= RECORDS FOR THIS EXERCISE =
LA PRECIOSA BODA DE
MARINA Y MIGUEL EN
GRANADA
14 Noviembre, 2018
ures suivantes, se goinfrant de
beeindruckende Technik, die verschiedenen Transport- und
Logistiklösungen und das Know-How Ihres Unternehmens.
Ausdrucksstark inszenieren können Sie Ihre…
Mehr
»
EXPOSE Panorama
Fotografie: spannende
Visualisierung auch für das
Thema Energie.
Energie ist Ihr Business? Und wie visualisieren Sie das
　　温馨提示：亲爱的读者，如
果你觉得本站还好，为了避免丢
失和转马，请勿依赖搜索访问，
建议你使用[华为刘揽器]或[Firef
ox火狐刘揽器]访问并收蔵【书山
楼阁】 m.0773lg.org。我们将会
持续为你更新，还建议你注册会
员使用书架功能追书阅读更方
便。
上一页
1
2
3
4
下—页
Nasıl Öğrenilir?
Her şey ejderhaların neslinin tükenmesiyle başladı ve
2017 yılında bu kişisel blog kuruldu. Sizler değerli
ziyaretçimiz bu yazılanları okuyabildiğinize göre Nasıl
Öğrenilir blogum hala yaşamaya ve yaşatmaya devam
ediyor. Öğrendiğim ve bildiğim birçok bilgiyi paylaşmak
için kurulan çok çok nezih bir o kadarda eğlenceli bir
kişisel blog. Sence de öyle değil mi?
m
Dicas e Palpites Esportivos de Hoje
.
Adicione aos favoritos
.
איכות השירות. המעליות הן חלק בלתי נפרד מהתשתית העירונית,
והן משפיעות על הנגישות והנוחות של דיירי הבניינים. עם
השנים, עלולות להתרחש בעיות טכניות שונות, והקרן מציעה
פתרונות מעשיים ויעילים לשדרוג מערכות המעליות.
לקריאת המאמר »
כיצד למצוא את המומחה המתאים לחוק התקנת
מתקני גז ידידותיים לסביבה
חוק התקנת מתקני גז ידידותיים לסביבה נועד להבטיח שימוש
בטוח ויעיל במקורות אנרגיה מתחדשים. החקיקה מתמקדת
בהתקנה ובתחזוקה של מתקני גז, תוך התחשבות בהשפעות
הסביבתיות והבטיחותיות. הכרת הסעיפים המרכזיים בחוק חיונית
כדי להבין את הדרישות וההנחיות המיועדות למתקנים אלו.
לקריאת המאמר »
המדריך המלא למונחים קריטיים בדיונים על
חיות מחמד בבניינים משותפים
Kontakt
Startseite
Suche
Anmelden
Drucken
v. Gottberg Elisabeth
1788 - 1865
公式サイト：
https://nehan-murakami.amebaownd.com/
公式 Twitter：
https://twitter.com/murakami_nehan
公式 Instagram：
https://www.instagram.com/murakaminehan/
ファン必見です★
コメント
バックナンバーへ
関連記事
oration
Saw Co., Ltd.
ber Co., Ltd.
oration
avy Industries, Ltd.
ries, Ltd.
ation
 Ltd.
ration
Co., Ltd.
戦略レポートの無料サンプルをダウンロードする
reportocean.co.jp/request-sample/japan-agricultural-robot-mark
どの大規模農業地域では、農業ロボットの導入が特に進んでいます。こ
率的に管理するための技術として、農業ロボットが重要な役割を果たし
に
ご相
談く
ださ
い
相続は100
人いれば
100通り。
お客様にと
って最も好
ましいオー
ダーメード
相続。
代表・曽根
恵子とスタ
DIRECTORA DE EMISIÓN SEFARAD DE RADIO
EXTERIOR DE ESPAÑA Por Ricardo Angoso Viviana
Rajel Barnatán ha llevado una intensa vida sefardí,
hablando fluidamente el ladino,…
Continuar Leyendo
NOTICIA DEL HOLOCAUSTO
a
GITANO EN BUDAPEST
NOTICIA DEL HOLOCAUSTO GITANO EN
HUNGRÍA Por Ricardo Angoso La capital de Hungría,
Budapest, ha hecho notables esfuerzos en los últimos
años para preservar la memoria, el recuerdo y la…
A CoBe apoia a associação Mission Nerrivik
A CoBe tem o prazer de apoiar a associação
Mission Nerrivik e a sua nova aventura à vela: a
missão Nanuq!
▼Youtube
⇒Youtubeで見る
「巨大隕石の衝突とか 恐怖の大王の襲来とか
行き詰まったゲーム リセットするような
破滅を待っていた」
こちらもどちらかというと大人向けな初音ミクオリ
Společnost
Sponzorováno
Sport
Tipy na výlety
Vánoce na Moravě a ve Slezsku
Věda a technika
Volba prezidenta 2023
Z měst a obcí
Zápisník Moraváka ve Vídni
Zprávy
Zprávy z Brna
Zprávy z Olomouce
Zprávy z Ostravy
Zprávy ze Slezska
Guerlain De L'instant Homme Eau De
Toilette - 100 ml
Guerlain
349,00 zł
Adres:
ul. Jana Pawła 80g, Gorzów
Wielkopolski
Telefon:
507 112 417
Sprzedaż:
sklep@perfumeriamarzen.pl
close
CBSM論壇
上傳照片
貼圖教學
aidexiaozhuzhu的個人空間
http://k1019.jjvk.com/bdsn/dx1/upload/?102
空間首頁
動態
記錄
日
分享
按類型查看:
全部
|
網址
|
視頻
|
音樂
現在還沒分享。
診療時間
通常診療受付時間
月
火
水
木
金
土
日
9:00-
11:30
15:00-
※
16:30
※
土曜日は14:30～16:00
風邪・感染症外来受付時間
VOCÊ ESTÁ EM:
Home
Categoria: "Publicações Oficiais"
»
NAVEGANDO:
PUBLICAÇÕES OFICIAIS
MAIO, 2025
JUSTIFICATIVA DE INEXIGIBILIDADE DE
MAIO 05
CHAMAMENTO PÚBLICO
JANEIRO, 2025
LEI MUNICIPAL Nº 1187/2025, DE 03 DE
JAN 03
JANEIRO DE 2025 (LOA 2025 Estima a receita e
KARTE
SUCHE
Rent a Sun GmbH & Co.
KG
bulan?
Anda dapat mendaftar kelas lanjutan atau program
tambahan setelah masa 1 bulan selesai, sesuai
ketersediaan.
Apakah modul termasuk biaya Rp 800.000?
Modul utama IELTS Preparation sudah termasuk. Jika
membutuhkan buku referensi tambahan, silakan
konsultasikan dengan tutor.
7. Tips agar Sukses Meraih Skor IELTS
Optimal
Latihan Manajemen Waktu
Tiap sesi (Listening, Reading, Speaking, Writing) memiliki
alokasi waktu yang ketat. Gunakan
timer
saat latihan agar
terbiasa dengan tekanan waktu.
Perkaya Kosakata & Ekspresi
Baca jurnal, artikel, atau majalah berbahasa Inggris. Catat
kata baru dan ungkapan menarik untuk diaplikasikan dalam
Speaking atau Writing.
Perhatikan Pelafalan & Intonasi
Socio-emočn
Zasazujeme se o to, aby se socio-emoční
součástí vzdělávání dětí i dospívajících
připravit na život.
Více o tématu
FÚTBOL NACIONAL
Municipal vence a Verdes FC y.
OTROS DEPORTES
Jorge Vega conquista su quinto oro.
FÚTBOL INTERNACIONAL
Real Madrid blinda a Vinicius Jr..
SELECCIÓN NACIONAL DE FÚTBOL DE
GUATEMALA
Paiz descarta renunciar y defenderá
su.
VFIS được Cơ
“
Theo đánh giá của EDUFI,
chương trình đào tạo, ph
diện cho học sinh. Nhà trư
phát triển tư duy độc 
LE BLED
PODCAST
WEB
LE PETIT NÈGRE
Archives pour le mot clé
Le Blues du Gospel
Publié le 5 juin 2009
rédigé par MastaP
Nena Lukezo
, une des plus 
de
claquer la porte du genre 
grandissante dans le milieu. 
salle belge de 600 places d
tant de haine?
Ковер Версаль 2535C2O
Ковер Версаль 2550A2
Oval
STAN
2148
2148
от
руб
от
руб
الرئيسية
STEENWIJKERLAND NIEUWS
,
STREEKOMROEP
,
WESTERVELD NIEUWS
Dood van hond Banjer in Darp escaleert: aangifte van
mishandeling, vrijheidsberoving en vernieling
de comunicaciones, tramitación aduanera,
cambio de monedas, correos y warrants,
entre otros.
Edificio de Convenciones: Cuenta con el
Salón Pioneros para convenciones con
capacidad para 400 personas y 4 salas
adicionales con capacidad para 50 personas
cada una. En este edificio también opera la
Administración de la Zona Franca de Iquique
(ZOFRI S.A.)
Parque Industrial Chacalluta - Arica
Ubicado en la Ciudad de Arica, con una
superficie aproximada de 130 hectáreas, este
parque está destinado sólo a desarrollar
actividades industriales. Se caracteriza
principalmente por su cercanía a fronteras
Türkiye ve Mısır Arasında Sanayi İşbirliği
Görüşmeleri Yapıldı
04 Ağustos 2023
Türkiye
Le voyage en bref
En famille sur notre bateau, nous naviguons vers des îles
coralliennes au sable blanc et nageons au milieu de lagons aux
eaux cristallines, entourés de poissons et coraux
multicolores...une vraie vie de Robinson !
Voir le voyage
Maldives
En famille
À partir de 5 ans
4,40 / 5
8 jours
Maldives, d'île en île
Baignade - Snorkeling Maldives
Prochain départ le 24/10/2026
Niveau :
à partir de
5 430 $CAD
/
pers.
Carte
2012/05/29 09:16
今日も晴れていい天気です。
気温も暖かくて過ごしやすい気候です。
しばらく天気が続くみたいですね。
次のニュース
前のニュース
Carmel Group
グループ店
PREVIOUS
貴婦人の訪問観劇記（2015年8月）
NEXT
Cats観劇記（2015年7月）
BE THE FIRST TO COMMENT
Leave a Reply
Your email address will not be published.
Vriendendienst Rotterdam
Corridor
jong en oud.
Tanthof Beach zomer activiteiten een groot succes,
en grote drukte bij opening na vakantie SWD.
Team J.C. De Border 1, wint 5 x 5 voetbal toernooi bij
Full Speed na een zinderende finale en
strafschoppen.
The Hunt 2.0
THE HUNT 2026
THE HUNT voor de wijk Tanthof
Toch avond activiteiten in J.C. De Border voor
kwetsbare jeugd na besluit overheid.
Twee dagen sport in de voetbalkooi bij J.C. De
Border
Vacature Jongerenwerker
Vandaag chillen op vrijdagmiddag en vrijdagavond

= WHAT THIS TASK INVOLVES =
In the entries above, find the line with "cada una. En este edificio también opera la" and the line with "parque está destinado sólo a desarrollar", then set down exactly those two and every line between them, nothing else.

= REPLY TO THE EXERCISE =
cada una. En este edificio también opera la
Administración de la Zona Franca de Iquique
(ZOFRI S.A.)
Parque Industrial Chacalluta - Arica
Ubicado en la Ciudad de Arica, con una
superficie aproximada de 130 hectáreas, este
parque está destinado sólo a desarrollar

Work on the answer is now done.